如何从python列表中只打印元素的某一部分?

时间:2018-05-01 21:34:55

标签: python list

所以我有一个清单:

['13:57:09.273 0,Type=IsXover Count=4,mcuTs=0x000265C7,lp-isD=1',
 '13:57:09.341 1,Type=Xover Count=47,mcuTs=0x0002660A,lp-isD=0',
 '13:57:15.389 0,Type=Xover Count=48,mcuTs=0x00027D87,lp-isD=1']

我想做的事情就像在每个元素中查找'over'然后打印从'over'开始直到下一个逗号的字符串。所以结果应该是这样的:

['over Count=4','over Count=47','over Count=48']

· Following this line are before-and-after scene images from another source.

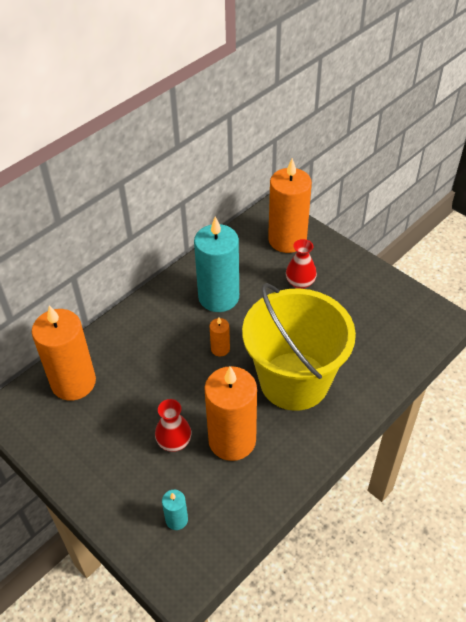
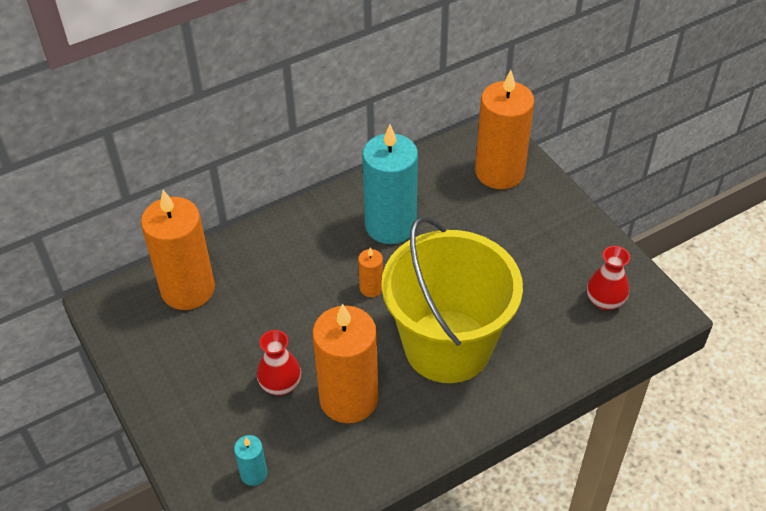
camera: 15 degrees right, 0 degrees up
red vase [286,239,317,289] -> red vase moved to [587,246,630,310]

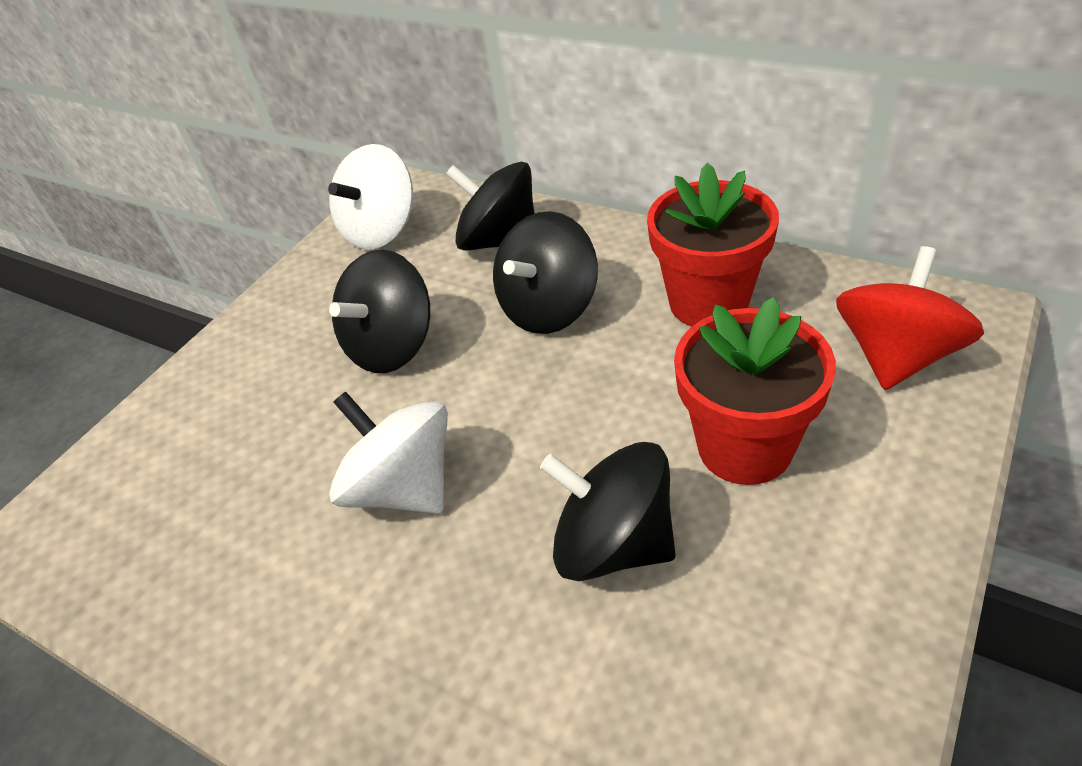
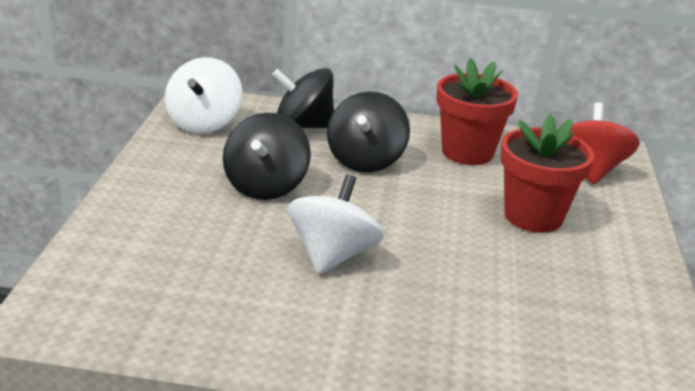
camera: 30 degrees left, 15 degrees down
white spinning top [329,392,448,514] -> white spinning top turned 90 degrees clockwise [288,174,384,275]
black spinning top [540,442,676,581] -> none

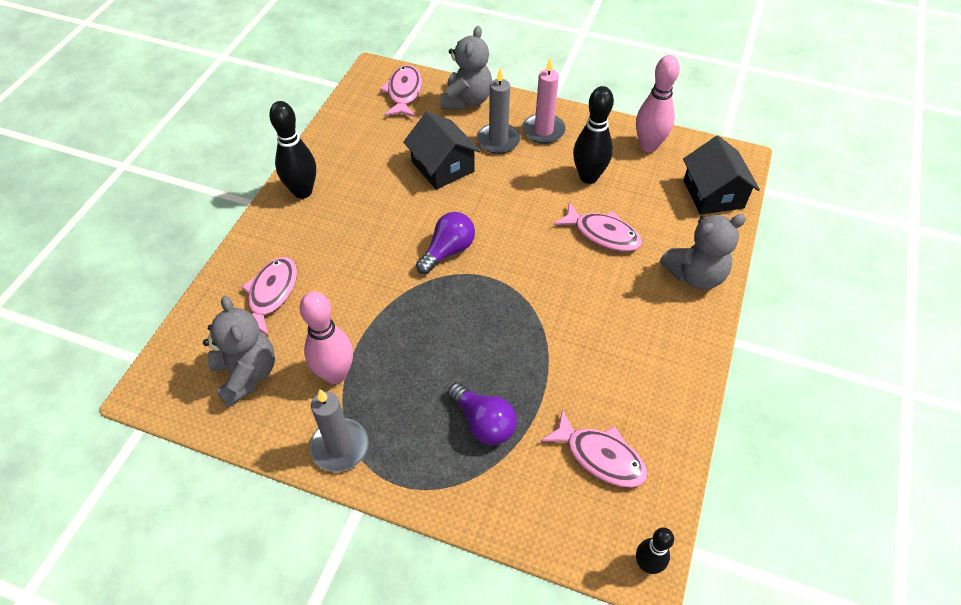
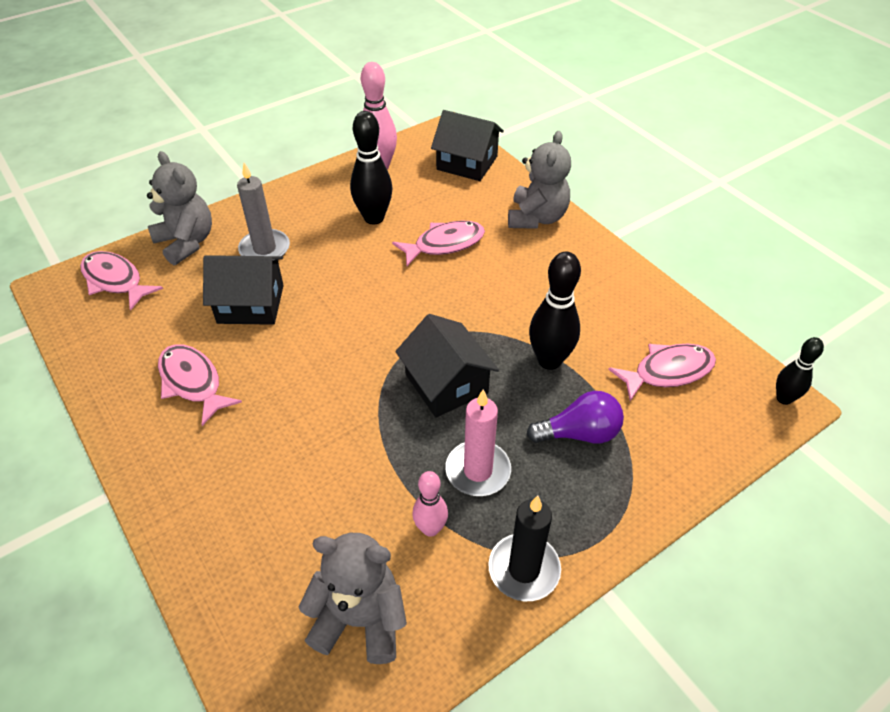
camera: 55 degrees left, 5 degrees down
pink fish [241,257,297,336] -> pink fish moved to [158,344,242,426]
black bowling pin [269,101,316,199] -> black bowling pin moved to [529,252,581,370]
pink bowling pin [300,291,353,384] -> pink bowling pin [412,471,448,537], size x0.60
grey candle [310,390,369,472] -> black candle [488,496,561,601]
purple light bulb [416,212,475,274] -> none
pink candle [523,57,566,144] -> pink candle moved to [445,390,511,496]
none -> black house [395,314,499,417]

如果我直接从文件中读取,我可以使用'rfind()'来执行此操作,但由于列表没有'rfind()',我想知道是否有其他方法可以执行此操作?

5 个答案:

答案 0 :(得分:2)

一种简单的方法是:

list = ['13:57:09.273 0,Type=IsXover Count=4,mcuTs=0x000265C7,lp-isD=1', 
    '13:57:09.341 1,Type=Xover Count=47,mcuTs=0x0002660A,lp-isD=0',
    '13:57:15.389 0,Type=Xover Count=48,mcuTs=0x00027D87,lp-isD=1']

result = []
for string in list:
    for index, sub_string in enumerate(string.split(',')):
        if index == 1:
           result.append(sub_string[sub_string.find('over'):])

print(result) 

此代码的列表理解版本不像上面的代码那样可读,但在这里它是两种方式:

result = [sub_string[sub_string.find('over'):] for string in list for index, sub_string in enumerate(sub_string.split(',')) if index == 1]
print(result)

两个代码段都会提供所需的

结果
['over Count=4','over Count=47','over Count=48']

答案 1 :(得分:0)

您可以使用正则表达式来解决问题:

import re

Structure = ['13:57:09.273 0,Type=IsXover Count=4,mcuTs=0x000265C7,lp-isD=1', 
        '13:57:09.341 1,Type=Xover Count=47,mcuTs=0x0002660A,lp-isD=0',
        '13:57:15.389 0,Type=Xover Count=48,mcuTs=0x00027D87,lp-isD=1']

Counts = []
for element in Structure:
    sub_array = element.split(",")
    valid = re.match(r"^.*(over Count=(\d+))", sub_array[1].strip())
    Counts.append(valid.group(1))

print(Counts)

哪个会打印:

['over Count=4', 'over Count=47', 'over Count=48']

答案 2 :(得分:0)

不使用正则表达式,我们可以使用字符串方法:

a = ['13:57:09.273 0,Type=IsXover Count=4,mcuTs=0x000265C7,lp-isD=1',
     '13:57:09.341 1,Type=Xover Count=47,mcuTs=0x0002660A,lp-isD=0',
     '13:57:15.389 0,Type=Xover Count=48,mcuTs=0x00027D87,lp-isD=1']
b = []
for s in a:
    i1 = s.find('over')
    i2 = s.find(',', i1)
    b.append(s[i1:i2])
print(b)

给出

['over Count=4', 'over Count=47', 'over Count=48']

或者,如果你想要一行列表理解:

[s[s.find('over'):s.find(',', s.find('over'))] for s in a]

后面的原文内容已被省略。